Le cinéaste de 69 ans, icône flamboyante du cinéma espagnol depuis plus de 30 ans, était venu en 2016 pour la dernière fois à Cannes avec un film pour "Julieta", portrait sombre d'une mère en souffrance, avant de présider le jury l'année suivante.
Ce fidèle du festival entretenait déjà une longue histoire avec la Croisette depuis sa première venue, en 1983, et sa première sélection en 1999 pour "Tout sur ma mère".
Le cinéaste à l'esthétique colorée, reconnaissable entre mille, y est revenu à quatre reprises: pour "Volver" en 2006, "Etreintes brisées" en 2009, "La Piel que habito" en 2011 et "Julieta".
Deux fois récompensé, par le prix de la mise en scène pour "Tout sur ma mère" et le prix du scénario et prix d'interprétation collective pour ses actrices pour "Volver", il n'a cependant jamais reçu le trophée suprême à Cannes, où il n'a plus eu de prix depuis 13 ans.
Cette nouvelle sélection pour "Douleur et gloire" sera-t-elle la bonne? "On peut survivre sans Palme d'or. Je continuerai d'aller à Cannes lorsqu'on m'invitera et, si un jour je l'obtiens, ce sera merveilleux", a déclaré Almodovar dans un entretien diffusé vendredi matin sur France Inter.
En salles depuis deux mois déjà en Espagne, ce 21e film du cinéaste, qui sort en France le même jour que sa présentation à Cannes, est en tout cas précédé d'un accueil critique et public très positif dans son pays.
Huitième collaboration entre Pedro Almodovar et Antonio Banderas - qui a commencé sa carrière au début des années 80 dans "Le labyrinthe des passions", avant de tourner avec l'enfant terrible de la Movida dans "La loi du désir", "Femmes au bord de la crise de nerfs" ou "Attache-moi!" -, ce film émouvant raconte l'histoire d'un réalisateur malade et reclus, Salvador Mallo.
Banderas en double
Arrivé à une période difficile de sa vie, isolé, plongé dans la dépression et diverses souffrances physiques, incapable de continuer à tourner, ce cinéaste qui a connu le succès va revisiter son passé, entre les années 60, les années 80 et le présent, grâce notamment à des retrouvailles.
Impeccable dans ce rôle, Antonio Banderas, qui connaît Almodovar par coeur, joue dans ce film intime un double du cinéaste, adoptant son épaisse chevelure et ses vêtements aux couleurs franches, mais tout en se gardant de l'imiter.
Le réalisateur admet s'être mis à nu émotionnellement dans cette oeuvre, dans laquelle il joue avec brio avec l'autofiction, et qui se déroule d'ailleurs dans son appartement, où les meubles et les tableaux sont les siens.

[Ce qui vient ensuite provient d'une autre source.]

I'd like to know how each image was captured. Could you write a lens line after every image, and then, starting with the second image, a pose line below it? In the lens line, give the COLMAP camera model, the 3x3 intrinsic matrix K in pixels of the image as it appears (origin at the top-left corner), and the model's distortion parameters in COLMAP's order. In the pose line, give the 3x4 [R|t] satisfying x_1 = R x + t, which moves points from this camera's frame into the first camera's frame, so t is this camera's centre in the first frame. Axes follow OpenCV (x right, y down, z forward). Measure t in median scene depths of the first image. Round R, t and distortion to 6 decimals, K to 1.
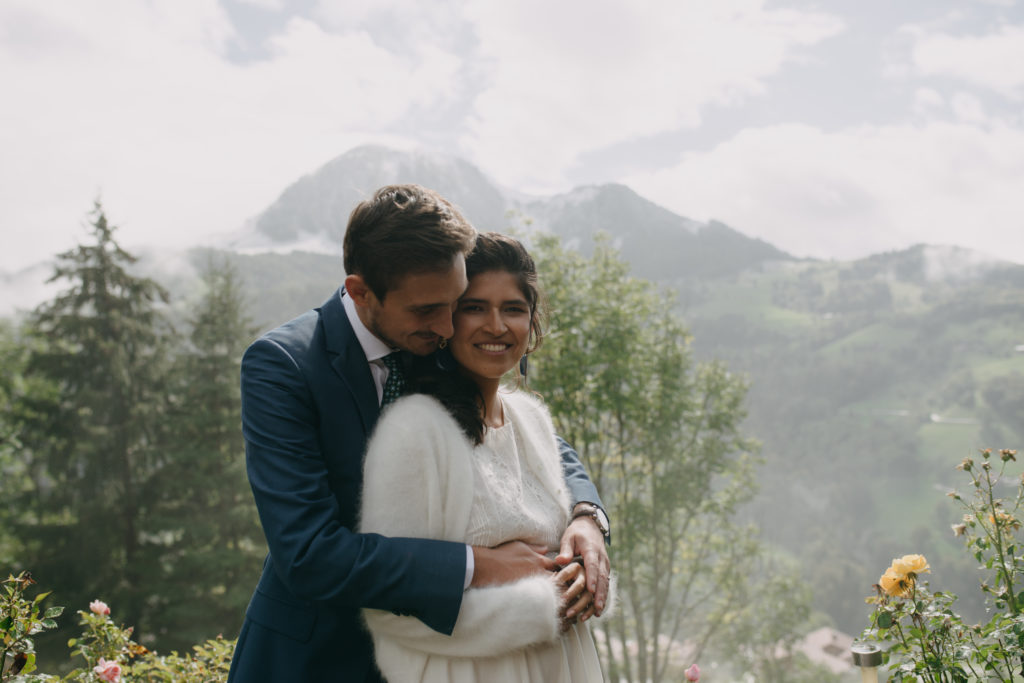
lens RADIAL K [[977.0, 0, 512.0], [0, 977.0, 341.5], [0, 0, 1]] dist [-0.023003, 0.002036]
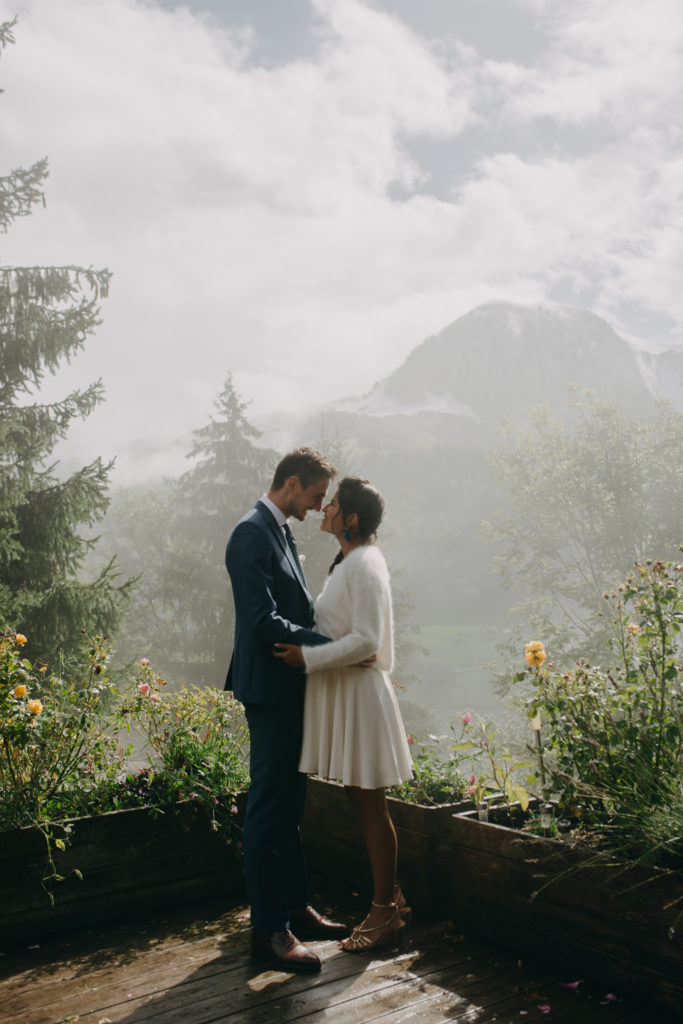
lens RADIAL K [[1010.7, 0, 361.0], [0, 1010.7, 514.3], [0, 0, 1]] dist [-0.051592, 0.023721]
pose [[0.956536, -0.007324, -0.291522, 0.069438], [0.011974, 0.999828, 0.014168, -0.005236], [0.291368, -0.017043, 0.956459, -0.095454]]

"J'avais besoin de porter un regard très introspectif, y compris sur la partie la plus sombre de moi-même, et de mélanger ça avec les souvenirs les plus lumineux de mon enfance", a-t-il expliqué à la télévision publique espagnole.
Pour lui, "si on écrit sur un réalisateur (et si on dirige soi-même des films), il est impossible de ne pas penser à soi-même et de ne pas se servir de sa propre expérience comme référence".
"Au début, je me suis pris moi-même comme référence mais, une fois que l'on commence à écrire, la fiction impose ses règles et s'affranchit de l'origine", ajoute-t-il dans les notes de production du film.
Almodovar a d'ailleurs précisé que certains points de sa fiction n'étaient pas autobiographiques, notamment sur des éléments de son enfance, ou sur la drogue que découvre son double - l'héroïne - qui, dit-il, n'a jamais été la sienne, lui qui préférait plutôt la cocaïne.
Le réalisateur prend aussi de nouveau plaisir à filmer sa comédienne fétiche, Penelope Cruz, qui incarne la mère du héros enfant. Grand découvreur d'actrices, Almodovar fait aussi brièvement apparaître à l'écran une chanteuse espagnole qui l'a bluffé, Rosalia.